California once again dominates the list of rent-growth leaders for the coming year, with more than half of the top markets, but it may come as a slight surprise to some.

Oakland tops the list, with San Francisco and San Jose still in the top 10. Oakland’s rent-growth pace has slowed significantly recently, and San Francisco and San Jose are both experiencing rent cuts. There’s been a lot of fear about oversupply in these markets, which could be contributing to the current situation.

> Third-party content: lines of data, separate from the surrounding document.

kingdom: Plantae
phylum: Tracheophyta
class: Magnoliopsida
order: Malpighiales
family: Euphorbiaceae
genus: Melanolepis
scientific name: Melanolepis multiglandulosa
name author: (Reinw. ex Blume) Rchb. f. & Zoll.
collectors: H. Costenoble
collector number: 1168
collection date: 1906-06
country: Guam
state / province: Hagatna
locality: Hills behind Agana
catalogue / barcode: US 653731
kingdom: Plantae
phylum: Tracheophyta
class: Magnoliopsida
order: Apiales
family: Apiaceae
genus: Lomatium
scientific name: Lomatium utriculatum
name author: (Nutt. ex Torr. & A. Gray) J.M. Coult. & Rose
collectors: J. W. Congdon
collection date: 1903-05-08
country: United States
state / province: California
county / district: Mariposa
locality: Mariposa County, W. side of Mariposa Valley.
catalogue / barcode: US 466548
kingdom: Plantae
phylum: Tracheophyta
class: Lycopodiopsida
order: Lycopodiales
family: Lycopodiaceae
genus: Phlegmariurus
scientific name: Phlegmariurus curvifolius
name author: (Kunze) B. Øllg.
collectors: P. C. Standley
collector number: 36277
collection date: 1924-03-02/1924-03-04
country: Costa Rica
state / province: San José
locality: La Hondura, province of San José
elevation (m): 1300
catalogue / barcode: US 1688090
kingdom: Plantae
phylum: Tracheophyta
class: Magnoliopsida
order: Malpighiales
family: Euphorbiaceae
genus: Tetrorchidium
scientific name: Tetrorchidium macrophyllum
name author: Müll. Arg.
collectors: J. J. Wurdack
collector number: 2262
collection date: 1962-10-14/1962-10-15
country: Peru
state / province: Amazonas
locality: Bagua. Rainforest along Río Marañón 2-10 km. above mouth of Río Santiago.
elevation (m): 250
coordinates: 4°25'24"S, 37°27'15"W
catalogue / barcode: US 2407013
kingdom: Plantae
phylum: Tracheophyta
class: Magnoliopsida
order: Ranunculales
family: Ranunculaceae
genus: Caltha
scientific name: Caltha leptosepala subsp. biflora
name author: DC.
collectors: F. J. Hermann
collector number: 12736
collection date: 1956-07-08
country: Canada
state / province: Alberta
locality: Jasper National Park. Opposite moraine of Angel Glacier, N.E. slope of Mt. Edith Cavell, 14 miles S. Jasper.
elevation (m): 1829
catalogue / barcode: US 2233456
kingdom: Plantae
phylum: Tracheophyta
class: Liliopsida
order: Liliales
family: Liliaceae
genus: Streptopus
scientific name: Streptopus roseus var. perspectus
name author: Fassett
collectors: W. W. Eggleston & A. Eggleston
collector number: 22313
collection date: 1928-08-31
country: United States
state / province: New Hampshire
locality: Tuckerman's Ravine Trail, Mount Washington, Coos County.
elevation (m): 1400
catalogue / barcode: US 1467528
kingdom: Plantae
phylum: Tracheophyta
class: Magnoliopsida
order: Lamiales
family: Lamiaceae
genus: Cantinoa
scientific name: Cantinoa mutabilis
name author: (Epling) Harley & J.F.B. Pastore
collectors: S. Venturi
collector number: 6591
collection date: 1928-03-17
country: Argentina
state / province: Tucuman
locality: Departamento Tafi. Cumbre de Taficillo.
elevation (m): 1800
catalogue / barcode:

The Bay Area economy has experienced a notable decline recently, but its job-addition volumes are substantial.

“[Apartment operators] will pretty quickly realize that the [Bay Area] market hasn’t gone off the edge of the cliff, regaining some confidence on pricing power,” says Greg Willett of MPF Research.

The continued above-average growth in these California markets is good news for business, but it’s squeezing renters more than ever. A one-bedroom unit in San Francisco in October rented for $3,373, on average, which is slightly more than half the area median income monthly paycheck after taxes, according to real estate listing site Rent Jungle.

Las Vegas is the second rent-growth leader for next year, at 6.1%, just behind Oakland. The metro was hit hard by the recession but has experienced improved growth in the past 18 months that makes it a great market going forward. Seattle; Dallas; Nashville, Tenn.; and West Palm Beach, Fla., are the other markets defined as rent-growth leaders for the coming year.

Absent from 2016 are Portland, Ore.; Fort Worth, Texas; Atlanta; and Phoenix, which all are expected to come in just under the cutoff of 4%.